(Data records)
####
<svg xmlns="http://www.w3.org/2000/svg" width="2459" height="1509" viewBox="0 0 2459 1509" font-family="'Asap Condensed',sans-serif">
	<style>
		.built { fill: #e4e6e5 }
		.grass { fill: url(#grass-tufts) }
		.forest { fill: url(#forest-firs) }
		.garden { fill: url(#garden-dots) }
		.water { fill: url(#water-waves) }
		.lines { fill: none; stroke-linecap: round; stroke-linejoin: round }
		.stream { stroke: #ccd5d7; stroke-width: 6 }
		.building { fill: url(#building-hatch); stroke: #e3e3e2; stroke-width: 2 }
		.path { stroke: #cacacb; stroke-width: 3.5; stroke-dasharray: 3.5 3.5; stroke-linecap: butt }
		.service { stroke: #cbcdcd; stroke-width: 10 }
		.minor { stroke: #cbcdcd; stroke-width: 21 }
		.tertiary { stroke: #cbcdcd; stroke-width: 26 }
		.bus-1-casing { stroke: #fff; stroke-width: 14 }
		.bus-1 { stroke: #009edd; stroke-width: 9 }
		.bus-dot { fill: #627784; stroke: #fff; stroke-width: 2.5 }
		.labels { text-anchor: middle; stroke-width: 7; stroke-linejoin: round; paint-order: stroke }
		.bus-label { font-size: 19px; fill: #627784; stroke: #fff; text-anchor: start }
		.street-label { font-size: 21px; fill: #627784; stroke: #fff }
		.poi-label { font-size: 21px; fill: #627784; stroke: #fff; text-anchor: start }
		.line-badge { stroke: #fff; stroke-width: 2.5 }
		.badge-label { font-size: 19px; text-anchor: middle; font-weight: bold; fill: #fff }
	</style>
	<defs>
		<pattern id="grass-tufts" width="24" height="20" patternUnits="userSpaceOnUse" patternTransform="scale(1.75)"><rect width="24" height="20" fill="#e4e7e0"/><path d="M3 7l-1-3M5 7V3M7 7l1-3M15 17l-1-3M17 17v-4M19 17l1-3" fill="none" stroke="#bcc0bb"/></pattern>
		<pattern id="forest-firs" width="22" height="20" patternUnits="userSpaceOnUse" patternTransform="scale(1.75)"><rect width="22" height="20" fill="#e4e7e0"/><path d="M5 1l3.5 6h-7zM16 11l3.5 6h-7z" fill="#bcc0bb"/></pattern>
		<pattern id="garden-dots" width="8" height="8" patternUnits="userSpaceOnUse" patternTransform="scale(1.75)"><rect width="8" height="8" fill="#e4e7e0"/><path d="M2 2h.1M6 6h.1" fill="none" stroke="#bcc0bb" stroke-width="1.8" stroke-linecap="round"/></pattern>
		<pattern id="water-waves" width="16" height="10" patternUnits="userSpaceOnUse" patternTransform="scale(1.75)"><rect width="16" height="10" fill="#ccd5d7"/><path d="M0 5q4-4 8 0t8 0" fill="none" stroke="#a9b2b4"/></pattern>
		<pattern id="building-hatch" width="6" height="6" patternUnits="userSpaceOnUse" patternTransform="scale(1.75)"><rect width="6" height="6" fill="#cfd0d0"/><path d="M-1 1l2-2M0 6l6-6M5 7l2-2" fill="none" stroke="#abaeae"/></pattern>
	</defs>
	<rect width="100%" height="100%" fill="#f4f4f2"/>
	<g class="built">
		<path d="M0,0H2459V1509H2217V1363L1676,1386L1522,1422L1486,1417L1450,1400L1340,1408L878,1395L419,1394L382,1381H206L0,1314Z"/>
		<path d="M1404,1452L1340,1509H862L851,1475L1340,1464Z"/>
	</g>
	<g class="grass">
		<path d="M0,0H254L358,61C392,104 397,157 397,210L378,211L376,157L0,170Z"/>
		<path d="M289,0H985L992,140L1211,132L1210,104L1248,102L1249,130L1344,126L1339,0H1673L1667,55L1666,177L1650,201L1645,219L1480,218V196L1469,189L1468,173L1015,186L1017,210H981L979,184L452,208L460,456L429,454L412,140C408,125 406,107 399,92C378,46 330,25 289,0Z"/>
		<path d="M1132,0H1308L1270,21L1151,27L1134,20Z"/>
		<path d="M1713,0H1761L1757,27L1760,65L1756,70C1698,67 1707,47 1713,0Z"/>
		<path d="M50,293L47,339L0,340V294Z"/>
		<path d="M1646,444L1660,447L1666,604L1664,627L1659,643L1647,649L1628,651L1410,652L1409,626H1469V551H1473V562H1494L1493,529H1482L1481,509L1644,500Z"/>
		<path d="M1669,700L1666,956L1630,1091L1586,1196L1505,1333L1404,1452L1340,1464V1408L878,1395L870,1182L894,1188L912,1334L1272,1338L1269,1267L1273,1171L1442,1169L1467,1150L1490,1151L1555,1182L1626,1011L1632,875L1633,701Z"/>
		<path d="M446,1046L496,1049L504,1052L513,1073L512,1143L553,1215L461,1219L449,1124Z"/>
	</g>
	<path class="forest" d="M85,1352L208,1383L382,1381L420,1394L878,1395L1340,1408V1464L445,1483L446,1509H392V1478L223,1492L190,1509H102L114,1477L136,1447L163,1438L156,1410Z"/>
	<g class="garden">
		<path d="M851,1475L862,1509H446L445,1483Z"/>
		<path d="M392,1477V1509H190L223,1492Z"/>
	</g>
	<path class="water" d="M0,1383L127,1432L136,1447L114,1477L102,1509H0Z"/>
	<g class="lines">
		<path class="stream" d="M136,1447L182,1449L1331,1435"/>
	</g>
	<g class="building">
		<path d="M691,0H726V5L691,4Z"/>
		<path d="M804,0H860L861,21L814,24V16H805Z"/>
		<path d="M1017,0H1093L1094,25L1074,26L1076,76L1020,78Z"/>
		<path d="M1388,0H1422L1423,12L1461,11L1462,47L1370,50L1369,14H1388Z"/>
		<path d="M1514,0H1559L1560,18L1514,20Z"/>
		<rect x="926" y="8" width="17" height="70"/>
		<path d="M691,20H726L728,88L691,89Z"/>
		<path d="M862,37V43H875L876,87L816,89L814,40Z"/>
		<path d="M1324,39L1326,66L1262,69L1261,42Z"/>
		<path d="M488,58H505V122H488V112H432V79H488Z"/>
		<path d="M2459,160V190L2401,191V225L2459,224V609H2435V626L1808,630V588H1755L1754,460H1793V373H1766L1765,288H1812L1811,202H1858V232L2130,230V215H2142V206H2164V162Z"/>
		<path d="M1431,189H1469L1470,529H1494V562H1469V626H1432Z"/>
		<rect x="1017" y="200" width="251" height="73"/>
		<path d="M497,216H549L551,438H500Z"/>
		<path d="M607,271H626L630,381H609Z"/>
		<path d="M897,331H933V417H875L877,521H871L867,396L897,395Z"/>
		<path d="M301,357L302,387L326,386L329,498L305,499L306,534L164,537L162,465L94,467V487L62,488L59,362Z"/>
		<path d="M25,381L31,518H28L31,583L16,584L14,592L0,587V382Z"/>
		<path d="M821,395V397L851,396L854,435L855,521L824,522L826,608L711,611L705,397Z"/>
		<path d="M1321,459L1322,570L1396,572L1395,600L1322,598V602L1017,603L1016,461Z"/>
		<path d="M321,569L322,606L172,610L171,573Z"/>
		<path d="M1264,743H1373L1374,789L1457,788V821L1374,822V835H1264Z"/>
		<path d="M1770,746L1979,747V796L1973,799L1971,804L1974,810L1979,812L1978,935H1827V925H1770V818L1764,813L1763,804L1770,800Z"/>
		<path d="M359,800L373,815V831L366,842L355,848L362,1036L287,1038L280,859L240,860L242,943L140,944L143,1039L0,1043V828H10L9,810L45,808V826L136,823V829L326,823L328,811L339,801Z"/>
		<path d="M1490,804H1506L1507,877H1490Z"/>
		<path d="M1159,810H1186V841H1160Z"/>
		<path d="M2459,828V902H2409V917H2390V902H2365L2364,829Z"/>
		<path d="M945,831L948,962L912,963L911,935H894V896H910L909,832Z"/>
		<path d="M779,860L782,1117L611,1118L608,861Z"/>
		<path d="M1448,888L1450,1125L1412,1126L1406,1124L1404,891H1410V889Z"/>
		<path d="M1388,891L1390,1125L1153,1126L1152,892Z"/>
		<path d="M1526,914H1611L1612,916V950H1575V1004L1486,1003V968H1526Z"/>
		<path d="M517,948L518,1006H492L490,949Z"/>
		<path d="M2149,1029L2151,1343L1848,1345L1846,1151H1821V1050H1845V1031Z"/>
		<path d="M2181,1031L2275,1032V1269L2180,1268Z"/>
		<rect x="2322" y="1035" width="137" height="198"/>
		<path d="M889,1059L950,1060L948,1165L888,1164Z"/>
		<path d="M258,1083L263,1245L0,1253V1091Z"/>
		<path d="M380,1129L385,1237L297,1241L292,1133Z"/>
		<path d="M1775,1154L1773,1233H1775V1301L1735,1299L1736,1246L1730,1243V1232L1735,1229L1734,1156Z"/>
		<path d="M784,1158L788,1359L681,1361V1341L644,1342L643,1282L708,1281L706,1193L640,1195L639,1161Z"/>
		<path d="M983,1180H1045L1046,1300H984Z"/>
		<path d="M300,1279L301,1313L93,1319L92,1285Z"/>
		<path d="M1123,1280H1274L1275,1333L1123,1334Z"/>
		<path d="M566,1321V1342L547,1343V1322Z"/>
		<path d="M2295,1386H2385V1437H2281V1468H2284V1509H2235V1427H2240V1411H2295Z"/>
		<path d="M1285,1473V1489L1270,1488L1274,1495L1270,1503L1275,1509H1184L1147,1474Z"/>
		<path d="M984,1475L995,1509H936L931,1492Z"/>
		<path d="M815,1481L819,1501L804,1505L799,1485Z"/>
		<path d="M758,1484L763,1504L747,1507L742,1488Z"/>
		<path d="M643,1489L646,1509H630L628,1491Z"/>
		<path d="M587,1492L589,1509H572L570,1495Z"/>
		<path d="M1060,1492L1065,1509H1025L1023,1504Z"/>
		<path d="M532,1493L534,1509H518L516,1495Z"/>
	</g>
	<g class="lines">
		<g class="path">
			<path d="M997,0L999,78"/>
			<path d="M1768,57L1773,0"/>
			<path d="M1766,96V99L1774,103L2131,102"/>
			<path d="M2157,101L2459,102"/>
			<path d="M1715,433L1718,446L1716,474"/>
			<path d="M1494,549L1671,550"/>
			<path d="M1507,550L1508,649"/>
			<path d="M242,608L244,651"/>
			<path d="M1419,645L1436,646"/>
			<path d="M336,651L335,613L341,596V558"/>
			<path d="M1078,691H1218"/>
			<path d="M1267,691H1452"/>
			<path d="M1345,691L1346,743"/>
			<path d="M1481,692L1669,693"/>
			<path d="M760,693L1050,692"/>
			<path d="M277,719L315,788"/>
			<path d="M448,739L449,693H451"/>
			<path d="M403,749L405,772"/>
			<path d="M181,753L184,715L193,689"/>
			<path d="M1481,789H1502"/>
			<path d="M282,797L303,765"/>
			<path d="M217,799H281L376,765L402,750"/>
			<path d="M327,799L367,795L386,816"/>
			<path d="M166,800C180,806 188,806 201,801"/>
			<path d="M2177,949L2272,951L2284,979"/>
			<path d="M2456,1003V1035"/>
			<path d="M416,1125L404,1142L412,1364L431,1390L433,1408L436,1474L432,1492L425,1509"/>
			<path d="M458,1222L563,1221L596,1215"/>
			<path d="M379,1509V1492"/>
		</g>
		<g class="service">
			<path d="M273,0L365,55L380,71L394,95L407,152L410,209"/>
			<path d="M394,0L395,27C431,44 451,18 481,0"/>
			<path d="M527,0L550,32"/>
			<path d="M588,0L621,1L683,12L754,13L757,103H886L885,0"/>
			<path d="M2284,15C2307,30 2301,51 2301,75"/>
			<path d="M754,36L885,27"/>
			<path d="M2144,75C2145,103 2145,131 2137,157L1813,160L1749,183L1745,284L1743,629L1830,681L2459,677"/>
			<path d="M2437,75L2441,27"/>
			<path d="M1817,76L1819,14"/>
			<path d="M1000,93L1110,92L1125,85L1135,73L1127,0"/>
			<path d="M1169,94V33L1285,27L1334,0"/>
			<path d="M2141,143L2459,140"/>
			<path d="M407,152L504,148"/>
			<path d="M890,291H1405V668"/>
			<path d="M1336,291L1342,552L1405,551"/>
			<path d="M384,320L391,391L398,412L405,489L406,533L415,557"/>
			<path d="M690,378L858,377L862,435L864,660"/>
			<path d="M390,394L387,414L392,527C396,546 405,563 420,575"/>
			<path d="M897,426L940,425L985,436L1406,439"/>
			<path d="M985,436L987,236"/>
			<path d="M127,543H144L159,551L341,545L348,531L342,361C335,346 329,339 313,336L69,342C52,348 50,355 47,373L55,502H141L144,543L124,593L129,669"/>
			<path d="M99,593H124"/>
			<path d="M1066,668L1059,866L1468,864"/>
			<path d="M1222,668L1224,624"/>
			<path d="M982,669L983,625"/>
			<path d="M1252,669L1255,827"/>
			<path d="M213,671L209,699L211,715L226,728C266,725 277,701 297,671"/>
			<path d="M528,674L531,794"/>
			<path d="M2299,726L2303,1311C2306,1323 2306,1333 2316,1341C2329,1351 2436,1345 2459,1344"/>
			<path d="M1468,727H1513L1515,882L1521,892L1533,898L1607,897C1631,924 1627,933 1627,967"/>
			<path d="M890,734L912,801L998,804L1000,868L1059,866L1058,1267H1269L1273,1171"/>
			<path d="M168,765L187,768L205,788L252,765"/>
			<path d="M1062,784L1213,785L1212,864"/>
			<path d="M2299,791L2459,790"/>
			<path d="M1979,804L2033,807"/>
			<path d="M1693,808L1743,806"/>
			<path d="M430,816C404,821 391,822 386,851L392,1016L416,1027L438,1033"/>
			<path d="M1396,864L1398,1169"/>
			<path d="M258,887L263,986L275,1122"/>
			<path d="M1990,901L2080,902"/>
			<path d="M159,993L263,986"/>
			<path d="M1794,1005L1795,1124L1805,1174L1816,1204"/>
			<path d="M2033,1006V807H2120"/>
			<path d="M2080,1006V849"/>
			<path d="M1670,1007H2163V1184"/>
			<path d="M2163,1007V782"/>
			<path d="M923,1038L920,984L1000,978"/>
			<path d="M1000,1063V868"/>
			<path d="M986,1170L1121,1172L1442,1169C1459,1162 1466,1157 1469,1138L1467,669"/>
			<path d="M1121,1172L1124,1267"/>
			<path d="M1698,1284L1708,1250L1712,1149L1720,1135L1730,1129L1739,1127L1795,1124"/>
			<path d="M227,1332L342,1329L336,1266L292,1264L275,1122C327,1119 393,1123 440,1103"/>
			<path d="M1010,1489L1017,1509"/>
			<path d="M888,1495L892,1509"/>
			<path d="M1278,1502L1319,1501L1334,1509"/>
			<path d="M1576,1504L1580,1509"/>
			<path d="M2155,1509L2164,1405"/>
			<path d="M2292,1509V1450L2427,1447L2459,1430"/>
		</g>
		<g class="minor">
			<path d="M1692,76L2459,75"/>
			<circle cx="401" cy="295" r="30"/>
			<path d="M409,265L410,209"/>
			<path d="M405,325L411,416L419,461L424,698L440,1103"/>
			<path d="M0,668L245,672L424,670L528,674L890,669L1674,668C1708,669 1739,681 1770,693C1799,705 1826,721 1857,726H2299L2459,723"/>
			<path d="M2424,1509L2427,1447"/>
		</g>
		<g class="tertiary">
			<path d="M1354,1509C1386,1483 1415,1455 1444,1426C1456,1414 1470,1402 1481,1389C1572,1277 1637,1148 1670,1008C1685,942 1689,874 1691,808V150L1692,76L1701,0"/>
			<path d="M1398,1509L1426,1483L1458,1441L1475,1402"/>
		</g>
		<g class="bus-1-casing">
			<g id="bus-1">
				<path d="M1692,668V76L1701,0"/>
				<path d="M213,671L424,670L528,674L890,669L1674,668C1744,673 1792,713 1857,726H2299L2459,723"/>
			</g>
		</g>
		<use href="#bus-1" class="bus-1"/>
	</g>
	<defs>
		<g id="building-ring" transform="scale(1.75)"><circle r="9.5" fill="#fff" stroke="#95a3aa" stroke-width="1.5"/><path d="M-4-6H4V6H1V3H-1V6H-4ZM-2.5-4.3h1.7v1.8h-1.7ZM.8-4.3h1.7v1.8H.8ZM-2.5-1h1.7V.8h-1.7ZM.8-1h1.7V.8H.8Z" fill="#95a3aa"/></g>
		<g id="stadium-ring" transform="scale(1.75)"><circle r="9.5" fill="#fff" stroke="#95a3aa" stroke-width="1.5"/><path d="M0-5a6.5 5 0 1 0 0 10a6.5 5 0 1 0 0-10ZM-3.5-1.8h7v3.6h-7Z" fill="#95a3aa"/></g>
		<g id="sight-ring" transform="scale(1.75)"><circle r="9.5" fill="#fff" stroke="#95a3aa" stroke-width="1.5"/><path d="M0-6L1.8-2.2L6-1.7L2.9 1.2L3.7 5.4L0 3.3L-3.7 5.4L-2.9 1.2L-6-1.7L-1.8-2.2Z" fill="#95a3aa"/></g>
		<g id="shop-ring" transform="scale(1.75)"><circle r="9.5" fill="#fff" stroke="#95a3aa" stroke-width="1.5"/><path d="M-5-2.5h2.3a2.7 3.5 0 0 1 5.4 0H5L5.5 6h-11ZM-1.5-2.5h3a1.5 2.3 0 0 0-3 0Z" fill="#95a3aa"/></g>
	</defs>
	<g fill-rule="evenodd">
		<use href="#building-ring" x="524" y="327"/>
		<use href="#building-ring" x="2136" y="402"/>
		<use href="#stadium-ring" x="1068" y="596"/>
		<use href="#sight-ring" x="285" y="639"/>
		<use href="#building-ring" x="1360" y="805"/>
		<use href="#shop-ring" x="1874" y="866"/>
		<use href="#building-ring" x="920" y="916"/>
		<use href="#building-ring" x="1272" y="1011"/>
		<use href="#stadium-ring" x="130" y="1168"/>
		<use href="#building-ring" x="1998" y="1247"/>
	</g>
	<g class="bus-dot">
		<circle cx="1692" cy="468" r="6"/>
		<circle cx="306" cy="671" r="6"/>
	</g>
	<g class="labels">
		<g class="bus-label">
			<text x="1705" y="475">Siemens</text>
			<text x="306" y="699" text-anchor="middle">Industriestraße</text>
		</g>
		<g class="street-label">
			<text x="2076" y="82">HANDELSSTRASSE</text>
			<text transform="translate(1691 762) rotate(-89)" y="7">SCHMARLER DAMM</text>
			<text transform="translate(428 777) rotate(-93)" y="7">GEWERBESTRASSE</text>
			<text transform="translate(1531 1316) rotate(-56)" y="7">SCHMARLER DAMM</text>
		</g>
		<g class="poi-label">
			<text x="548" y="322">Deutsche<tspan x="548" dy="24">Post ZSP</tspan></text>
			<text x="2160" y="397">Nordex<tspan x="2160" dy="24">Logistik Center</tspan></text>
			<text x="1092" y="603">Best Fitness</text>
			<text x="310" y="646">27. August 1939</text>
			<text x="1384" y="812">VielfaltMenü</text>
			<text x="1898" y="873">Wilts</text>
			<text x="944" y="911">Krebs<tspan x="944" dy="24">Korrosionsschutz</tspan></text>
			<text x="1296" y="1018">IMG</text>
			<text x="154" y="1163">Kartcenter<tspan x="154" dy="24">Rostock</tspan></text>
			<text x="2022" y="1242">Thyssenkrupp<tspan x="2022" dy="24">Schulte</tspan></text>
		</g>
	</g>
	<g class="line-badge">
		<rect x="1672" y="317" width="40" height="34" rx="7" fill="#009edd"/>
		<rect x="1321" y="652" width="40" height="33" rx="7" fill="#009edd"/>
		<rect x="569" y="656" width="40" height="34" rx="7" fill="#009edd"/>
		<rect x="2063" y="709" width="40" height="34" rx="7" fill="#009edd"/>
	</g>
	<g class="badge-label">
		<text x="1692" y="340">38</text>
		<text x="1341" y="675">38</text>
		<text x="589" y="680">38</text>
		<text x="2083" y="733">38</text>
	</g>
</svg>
####
Work required:
Take the records above and return, word for word, only the lines that fall from the line with "url(#building-hatch); stroke: #e3e3e2;" to the line with "middle; stroke-width: 7;", both of them included.

Exercise solution:
		.building { fill: url(#building-hatch); stroke: #e3e3e2; stroke-width: 2 }
		.path { stroke: #cacacb; stroke-width: 3.5; stroke-dasharray: 3.5 3.5; stroke-linecap: butt }
		.service { stroke: #cbcdcd; stroke-width: 10 }
		.minor { stroke: #cbcdcd; stroke-width: 21 }
		.tertiary { stroke: #cbcdcd; stroke-width: 26 }
		.bus-1-casing { stroke: #fff; stroke-width: 14 }
		.bus-1 { stroke: #009edd; stroke-width: 9 }
		.bus-dot { fill: #627784; stroke: #fff; stroke-width: 2.5 }
		.labels { text-anchor: middle; stroke-width: 7; stroke-linejoin: round; paint-order: stroke }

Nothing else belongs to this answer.